Fortune 500 Companies Post $10 Trillion In Earnings (But Cannot Produce Jobs)


Fortune Magazine is out with the 500 biggest companies and it makes wonderful reading…if you’re a top executive at any of them.

Walmart is #1 – woo-hoo with $421 billion in sales. Their earnings jumped over 14% to $16 billion. The one minor irritant, the class action sex discrimination suit against them currently before the Supreme Court.

Not to worry though, I’m sure the ever reliable Supreme Court will vote their way 5-4.

Roaring into second place is Exxon with $35 billion in profits. Got to keep those tax rebates and ‘drill baby drill’ otherwise we’ll be paying more at the pump.

Oh shit…too late.

At #5 is Fannie Mae. Wait, what? Turns out their lofty position is because of a change in accounting procedures. Maybe that’s all we need to fix the economy.

In all the top 500 companies had gross sales of a little over $10 trillion and the good news, at least for those companies is profits increased 81% over 2009.

While corporations are in a bubbly mood the weekly new unemployment filings came in at an eight month high of 474,000. Oh well. Obviously we need more budget cuts to services that help the newly unemployed and those other welfare bums to motivate them to go out and get jobs.

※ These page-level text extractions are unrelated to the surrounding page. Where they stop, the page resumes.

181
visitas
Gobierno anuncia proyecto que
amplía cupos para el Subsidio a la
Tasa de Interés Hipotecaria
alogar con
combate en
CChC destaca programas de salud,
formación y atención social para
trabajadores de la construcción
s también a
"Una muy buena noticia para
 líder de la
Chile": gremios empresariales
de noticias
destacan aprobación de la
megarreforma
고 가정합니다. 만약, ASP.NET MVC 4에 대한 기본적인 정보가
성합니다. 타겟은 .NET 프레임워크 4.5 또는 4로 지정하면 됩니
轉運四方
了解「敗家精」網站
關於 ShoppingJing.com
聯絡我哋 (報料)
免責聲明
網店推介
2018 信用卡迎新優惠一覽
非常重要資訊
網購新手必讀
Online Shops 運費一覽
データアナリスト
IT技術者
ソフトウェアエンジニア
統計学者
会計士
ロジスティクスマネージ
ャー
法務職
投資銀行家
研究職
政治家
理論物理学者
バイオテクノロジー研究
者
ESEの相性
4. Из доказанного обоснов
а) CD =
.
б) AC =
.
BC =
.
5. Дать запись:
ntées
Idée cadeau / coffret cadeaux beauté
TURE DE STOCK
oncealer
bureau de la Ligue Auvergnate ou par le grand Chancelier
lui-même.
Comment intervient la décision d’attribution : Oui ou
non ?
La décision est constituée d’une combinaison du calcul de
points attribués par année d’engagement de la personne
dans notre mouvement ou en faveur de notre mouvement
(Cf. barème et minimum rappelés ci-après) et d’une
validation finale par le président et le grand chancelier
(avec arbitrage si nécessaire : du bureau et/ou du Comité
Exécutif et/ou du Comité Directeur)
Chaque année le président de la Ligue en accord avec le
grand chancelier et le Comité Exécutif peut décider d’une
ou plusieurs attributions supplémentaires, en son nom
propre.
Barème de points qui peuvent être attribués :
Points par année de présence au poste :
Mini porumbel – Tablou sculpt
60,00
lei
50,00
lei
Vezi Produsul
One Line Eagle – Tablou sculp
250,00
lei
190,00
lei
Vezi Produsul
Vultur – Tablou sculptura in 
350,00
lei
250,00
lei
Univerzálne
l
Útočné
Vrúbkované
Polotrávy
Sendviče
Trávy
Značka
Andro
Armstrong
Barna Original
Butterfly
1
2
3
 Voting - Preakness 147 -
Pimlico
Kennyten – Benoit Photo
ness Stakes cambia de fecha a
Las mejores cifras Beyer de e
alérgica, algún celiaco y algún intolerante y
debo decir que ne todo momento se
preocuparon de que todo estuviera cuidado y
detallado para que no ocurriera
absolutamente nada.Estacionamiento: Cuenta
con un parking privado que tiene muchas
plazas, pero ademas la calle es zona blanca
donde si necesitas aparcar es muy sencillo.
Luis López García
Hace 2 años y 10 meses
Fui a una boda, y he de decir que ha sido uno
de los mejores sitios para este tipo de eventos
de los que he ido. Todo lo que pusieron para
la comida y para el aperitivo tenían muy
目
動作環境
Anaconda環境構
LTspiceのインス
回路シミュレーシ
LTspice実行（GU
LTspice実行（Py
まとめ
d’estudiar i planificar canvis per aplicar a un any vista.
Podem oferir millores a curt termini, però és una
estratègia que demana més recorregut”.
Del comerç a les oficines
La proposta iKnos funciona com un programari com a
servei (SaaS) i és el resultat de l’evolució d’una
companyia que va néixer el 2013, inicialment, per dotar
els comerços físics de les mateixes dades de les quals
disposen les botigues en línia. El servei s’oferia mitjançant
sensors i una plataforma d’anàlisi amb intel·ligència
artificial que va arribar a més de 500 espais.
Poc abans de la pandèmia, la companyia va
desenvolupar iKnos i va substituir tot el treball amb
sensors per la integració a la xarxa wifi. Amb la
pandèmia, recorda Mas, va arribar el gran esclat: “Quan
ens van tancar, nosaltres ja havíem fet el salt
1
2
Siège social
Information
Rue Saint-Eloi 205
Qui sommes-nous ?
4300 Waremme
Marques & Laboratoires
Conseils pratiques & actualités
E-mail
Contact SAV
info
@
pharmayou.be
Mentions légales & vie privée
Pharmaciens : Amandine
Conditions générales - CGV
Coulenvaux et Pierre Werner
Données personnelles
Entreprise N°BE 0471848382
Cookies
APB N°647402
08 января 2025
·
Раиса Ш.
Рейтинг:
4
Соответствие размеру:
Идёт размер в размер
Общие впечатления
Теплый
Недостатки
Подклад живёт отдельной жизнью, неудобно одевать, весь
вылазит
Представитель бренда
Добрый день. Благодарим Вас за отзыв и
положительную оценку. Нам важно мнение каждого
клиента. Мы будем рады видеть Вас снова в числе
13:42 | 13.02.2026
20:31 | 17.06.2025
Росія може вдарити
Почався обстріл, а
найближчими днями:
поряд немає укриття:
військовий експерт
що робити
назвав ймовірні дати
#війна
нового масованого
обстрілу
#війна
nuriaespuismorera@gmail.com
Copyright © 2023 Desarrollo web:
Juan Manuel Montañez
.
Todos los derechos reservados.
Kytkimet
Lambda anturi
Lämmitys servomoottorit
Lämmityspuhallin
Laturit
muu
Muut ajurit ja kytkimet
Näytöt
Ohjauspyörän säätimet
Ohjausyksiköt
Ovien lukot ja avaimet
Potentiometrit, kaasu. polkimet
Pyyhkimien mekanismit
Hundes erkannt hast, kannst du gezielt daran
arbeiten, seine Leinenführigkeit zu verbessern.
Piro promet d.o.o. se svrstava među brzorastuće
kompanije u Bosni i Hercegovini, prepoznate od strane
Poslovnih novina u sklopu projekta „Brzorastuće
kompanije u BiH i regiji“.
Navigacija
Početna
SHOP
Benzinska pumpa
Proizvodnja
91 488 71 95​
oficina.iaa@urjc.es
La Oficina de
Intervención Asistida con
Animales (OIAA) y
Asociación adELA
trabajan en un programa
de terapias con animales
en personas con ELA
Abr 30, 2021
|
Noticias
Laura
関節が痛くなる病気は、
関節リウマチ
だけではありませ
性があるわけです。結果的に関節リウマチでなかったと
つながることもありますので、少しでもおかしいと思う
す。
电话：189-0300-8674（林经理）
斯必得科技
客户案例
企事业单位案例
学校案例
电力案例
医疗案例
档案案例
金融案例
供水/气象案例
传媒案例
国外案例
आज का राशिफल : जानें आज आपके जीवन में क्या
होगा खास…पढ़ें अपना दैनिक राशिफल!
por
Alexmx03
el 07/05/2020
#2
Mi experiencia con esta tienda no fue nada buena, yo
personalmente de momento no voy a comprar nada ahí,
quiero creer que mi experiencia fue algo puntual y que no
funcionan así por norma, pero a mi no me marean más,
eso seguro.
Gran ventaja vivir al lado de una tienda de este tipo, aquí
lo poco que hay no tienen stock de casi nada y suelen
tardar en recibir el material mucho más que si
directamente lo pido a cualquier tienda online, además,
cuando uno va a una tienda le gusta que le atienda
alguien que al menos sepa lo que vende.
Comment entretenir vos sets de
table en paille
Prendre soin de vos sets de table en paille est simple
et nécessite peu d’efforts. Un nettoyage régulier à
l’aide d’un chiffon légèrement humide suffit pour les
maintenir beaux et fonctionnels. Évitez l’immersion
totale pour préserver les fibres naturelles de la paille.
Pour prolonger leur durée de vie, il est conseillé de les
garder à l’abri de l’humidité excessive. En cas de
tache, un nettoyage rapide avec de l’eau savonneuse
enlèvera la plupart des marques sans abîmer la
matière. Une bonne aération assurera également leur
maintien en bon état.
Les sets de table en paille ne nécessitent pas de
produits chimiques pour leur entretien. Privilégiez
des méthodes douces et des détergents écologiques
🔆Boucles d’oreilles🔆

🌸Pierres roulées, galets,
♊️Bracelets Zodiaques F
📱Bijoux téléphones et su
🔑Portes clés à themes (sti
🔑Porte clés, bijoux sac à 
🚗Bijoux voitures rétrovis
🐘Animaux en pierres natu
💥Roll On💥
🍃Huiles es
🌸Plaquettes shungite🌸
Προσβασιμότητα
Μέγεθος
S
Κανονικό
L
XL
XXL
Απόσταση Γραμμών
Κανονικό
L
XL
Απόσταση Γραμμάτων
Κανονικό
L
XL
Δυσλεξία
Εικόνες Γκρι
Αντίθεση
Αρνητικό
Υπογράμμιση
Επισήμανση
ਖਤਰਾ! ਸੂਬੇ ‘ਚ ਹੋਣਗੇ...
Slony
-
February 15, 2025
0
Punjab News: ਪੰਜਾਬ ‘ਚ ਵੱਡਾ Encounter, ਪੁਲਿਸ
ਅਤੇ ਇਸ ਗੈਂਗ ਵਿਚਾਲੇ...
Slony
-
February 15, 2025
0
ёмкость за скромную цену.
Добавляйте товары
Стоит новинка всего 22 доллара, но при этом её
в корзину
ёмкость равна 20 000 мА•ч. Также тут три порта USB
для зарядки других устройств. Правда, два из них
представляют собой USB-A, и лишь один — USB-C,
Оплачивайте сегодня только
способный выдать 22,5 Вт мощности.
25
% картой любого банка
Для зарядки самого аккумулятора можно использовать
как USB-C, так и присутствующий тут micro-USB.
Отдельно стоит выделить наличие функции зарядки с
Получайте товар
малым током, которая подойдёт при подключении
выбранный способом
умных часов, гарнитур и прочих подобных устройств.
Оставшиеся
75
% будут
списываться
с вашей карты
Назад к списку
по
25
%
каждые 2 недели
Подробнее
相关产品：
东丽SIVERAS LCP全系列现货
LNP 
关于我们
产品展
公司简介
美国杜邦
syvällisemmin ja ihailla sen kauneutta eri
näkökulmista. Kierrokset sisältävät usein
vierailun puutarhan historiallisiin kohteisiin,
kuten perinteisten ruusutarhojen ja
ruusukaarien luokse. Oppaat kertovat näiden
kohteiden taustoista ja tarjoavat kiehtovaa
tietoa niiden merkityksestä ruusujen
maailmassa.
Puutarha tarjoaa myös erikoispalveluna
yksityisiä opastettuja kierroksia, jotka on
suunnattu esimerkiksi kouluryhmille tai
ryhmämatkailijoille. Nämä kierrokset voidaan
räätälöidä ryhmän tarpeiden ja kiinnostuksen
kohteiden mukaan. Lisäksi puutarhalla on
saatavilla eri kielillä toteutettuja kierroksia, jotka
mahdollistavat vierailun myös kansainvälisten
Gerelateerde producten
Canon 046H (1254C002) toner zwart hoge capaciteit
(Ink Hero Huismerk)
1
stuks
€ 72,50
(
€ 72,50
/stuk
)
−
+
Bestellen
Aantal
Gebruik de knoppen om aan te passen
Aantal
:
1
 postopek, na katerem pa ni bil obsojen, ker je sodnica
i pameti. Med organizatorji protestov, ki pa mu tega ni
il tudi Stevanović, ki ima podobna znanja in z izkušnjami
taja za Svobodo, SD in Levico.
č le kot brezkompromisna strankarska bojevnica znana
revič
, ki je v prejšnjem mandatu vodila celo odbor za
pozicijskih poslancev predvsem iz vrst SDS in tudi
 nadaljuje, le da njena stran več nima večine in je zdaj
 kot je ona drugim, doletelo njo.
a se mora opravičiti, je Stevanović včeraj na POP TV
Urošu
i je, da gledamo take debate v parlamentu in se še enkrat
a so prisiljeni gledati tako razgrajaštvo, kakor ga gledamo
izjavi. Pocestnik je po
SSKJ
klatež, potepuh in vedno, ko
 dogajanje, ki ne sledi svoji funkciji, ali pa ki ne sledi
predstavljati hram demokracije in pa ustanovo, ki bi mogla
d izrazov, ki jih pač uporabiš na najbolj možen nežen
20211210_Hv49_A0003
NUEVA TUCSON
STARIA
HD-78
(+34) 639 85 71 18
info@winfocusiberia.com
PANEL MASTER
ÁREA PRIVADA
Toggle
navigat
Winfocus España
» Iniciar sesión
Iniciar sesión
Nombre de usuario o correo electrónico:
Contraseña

The Fortune 500 companies are obviously hiring.

Well, maybe not here but they damn sure are in China, India and elsewhere. More proof, say the Republicans on cue and in unison, “we need to lower corporate tax rates to make U.S. companies more competitive in the global market.”

And none of this was lost on those at Forbes:

All told, the Fortune 500 generated nearly $10.8 trillion in total revenues last year, up 10.5%. Total profits soared 81%. But guess who didn’t benefit much from this giant wave of cash? Millions of U.S. workers stuck mired in a stagnant job market.

Sure, these corporate profits derived partly from productivity gains, including workforce reductions. And many 500 companies are growing faster overseas than in the U.S. Nevertheless, we’ve rarely seen such a stark gulf between the fortunes of the 500 and those of ordinary Americans.

In the wake of publication of the Fortune 500 list, House Republicans blocked an attempt by Democrats to use a procedural maneuver to block an attempt to repeal an oil industry tax break worth $1.8 billion a year.

And THAT is why they are called the Grand Oil Party.